ANTON: Das heißt, Sie leiden an Gedächtnisverlust. Der Aufprall war sehr stark, die Folgen schwer. Sie waren einfach verpflichtet, unverzüglich Maßnahmen zu ergreifen.
DOKTOR: (Trägt die Daten in die Krankengeschichte ein.) Wurden Sie schwer verletzt?

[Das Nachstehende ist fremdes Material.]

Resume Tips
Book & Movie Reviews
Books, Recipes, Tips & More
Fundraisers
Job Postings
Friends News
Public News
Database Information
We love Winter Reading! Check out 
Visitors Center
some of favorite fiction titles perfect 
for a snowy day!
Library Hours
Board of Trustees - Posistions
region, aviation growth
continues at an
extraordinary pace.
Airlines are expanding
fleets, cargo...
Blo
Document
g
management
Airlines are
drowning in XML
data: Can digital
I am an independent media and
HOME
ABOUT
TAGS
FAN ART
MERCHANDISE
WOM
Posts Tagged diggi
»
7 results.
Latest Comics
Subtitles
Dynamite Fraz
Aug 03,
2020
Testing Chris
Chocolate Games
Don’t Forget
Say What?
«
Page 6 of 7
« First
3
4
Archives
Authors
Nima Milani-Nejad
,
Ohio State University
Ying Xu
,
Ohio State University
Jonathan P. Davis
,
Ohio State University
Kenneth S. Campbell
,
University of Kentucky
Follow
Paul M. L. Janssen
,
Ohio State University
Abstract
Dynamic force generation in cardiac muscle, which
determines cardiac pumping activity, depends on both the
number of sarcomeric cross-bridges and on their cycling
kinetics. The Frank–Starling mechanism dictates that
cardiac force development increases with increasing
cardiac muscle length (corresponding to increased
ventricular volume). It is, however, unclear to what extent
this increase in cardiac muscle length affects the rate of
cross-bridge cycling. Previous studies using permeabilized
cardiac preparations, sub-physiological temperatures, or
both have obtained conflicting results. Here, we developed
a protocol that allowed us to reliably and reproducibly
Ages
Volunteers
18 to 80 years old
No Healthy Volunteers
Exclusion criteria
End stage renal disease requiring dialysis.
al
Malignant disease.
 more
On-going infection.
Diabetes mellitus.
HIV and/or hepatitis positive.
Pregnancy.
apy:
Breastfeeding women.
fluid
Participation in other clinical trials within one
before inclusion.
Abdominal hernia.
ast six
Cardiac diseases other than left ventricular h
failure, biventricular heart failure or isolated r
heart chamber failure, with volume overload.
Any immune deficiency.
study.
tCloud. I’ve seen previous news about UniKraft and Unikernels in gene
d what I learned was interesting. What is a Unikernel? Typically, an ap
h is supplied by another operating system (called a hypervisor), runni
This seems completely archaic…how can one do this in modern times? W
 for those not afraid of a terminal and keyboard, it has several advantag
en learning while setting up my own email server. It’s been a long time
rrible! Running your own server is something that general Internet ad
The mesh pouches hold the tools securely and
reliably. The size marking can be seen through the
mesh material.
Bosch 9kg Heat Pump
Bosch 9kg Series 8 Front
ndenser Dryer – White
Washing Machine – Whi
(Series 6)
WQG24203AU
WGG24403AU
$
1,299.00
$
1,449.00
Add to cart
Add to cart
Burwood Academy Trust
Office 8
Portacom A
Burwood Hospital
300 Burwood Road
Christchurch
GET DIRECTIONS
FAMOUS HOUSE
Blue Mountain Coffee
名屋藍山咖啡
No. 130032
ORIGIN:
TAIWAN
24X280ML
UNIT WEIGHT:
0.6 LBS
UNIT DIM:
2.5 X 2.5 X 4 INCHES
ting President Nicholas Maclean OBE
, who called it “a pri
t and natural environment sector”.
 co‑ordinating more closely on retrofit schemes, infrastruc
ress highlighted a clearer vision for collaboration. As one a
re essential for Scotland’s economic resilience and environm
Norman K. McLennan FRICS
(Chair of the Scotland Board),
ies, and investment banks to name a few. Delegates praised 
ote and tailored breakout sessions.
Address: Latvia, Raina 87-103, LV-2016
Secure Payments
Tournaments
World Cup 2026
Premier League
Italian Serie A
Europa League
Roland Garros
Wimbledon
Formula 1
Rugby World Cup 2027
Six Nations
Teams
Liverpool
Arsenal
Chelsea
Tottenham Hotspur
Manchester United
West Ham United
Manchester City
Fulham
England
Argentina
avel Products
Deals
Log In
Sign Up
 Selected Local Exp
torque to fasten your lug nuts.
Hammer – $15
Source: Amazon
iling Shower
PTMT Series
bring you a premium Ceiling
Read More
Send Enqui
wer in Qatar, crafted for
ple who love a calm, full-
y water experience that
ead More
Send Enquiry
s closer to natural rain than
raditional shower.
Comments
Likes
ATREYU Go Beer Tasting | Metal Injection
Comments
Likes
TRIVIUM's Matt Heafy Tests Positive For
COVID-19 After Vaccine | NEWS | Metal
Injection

ANTON: Ernsthaft beschädigt ist die rechte Seite.
DOKTOR: (Trägt die Daten in die Krankengeschichte ein.) „Beschädigt die rechte Seite…“
ANTON: Und beide Scheinwerfer zerbrochen.
DOKTOR: (Erregt.) Bei wem ist die rechte Seite beschädigt? Bei Ihnen oder beim Fahrzeug?
ANTON: Beim Fahrzeug, natürlich.
DOKTOR: Und was passierte mit Ihnen? Haben Sie sich den Kopf angeschlagen?
ANTON: Warum das denn? Bei mir ist alles in Ordnung. Kein Kratzer.
DOKTOR: Und warum sollte ich dann unverzüglich Maßnahmen ergreifen?
ANTON: Und wer wird mir Schadenersatz leisten?
DOKTOR: Schadenersatz? Wofür? Ich hab´ doch den LKW nicht gelenkt.
ANTON: Sie nicht. Aber Sie sind mein Versicherungsagent. Wann haben Sie vor, für die Reparatur aufzukommen?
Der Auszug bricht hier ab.